■ **INFORMATION SUPPLIED**:

--- START ---

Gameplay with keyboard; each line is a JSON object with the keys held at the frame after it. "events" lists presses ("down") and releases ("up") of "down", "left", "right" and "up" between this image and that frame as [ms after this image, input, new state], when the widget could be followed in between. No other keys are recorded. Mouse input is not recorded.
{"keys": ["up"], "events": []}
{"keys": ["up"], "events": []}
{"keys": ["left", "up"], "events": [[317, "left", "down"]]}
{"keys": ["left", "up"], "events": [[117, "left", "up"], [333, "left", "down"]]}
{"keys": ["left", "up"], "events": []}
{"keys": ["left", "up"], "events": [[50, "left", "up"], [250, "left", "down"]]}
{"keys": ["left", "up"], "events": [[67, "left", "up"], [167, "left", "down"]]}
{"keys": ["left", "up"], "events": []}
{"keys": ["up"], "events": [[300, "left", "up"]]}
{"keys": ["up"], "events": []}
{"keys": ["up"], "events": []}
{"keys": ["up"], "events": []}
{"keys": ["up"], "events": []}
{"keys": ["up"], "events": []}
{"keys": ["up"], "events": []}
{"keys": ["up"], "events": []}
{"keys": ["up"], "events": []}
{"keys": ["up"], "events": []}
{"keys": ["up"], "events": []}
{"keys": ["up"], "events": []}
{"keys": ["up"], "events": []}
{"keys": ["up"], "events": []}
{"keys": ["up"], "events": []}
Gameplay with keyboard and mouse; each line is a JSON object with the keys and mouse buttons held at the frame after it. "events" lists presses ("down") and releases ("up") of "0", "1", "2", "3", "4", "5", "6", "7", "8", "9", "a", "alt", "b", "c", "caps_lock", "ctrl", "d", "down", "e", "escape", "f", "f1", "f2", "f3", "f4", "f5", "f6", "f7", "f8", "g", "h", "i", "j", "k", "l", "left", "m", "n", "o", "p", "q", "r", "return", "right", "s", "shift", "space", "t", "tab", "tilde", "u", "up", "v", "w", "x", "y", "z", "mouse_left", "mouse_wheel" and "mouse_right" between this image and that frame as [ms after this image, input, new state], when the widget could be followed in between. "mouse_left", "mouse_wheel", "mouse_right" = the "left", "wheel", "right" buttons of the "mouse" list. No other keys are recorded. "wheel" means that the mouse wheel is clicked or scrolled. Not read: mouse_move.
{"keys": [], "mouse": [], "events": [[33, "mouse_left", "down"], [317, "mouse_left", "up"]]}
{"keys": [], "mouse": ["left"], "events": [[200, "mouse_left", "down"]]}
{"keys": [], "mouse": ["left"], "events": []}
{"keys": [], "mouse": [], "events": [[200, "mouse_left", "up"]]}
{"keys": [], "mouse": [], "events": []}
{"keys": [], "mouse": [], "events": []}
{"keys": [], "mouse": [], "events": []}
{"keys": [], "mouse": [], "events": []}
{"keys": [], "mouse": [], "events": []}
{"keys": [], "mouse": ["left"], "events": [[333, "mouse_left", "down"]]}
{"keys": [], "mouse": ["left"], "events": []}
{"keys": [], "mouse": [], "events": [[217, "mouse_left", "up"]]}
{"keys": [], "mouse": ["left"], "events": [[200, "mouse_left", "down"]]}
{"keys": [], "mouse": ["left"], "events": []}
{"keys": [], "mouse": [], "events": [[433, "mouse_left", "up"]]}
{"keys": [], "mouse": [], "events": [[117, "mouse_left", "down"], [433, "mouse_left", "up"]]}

--- END ---

The records above must be retyped in full, exactly.

■ **PROBLEM SOLUTION**:
Gameplay with keyboard; each line is a JSON object with the keys held at the frame after it. "events" lists presses ("down") and releases ("up") of "down", "left", "right" and "up" between this image and that frame as [ms after this image, input, new state], when the widget could be followed in between. No other keys are recorded. Mouse input is not recorded.
{"keys": ["up"], "events": []}
{"keys": ["up"], "events": []}
{"keys": ["left", "up"], "events": [[317, "left", "down"]]}
{"keys": ["left", "up"], "events": [[117, "left", "up"], [333, "left", "down"]]}
{"keys": ["left", "up"], "events": []}
{"keys": ["left", "up"], "events": [[50, "left", "up"], [250, "left", "down"]]}
{"keys": ["left", "up"], "events": [[67, "left", "up"], [167, "left", "down"]]}
{"keys": ["left", "up"], "events": []}
{"keys": ["up"], "events": [[300, "left", "up"]]}
{"keys": ["up"], "events": []}
{"keys": ["up"], "events": []}
{"keys": ["up"], "events": []}
{"keys": ["up"], "events": []}
{"keys": ["up"], "events": []}
{"keys": ["up"], "events": []}
{"keys": ["up"], "events": []}
{"keys": ["up"], "events": []}
{"keys": ["up"], "events": []}
{"keys": ["up"], "events": []}
{"keys": ["up"], "events": []}
{"keys": ["up"], "events": []}
{"keys": ["up"], "events": []}
{"keys": ["up"], "events": []}
Gameplay with keyboard and mouse; each line is a JSON object with the keys and mouse buttons held at the frame after it. "events" lists presses ("down") and releases ("up") of "0", "1", "2", "3", "4", "5", "6", "7", "8", "9", "a", "alt", "b", "c", "caps_lock", "ctrl", "d", "down", "e", "escape", "f", "f1", "f2", "f3", "f4", "f5", "f6", "f7", "f8", "g", "h", "i", "j", "k", "l", "left", "m", "n", "o", "p", "q", "r", "return", "right", "s", "shift", "space", "t", "tab", "tilde", "u", "up", "v", "w", "x", "y", "z", "mouse_left", "mouse_wheel" and "mouse_right" between this image and that frame as [ms after this image, input, new state], when the widget could be followed in between. "mouse_left", "mouse_wheel", "mouse_right" = the "left", "wheel", "right" buttons of the "mouse" list. No other keys are recorded. "wheel" means that the mouse wheel is clicked or scrolled. Not read: mouse_move.
{"keys": [], "mouse": [], "events": [[33, "mouse_left", "down"], [317, "mouse_left", "up"]]}
{"keys": [], "mouse": ["left"], "events": [[200, "mouse_left", "down"]]}
{"keys": [], "mouse": ["left"], "events": []}
{"keys": [], "mouse": [], "events": [[200, "mouse_left", "up"]]}
{"keys": [], "mouse": [], "events": []}
{"keys": [], "mouse": [], "events": []}
{"keys": [], "mouse": [], "events": []}
{"keys": [], "mouse": [], "events": []}
{"keys": [], "mouse": [], "events": []}
{"keys": [], "mouse": ["left"], "events": [[333, "mouse_left", "down"]]}
{"keys": [], "mouse": ["left"], "events": []}
{"keys": [], "mouse": [], "events": [[217, "mouse_left", "up"]]}
{"keys": [], "mouse": ["left"], "events": [[200, "mouse_left", "down"]]}
{"keys": [], "mouse": ["left"], "events": []}
{"keys": [], "mouse": [], "events": [[433, "mouse_left", "up"]]}
{"keys": [], "mouse": [], "events": [[117, "mouse_left", "down"], [433, "mouse_left", "up"]]}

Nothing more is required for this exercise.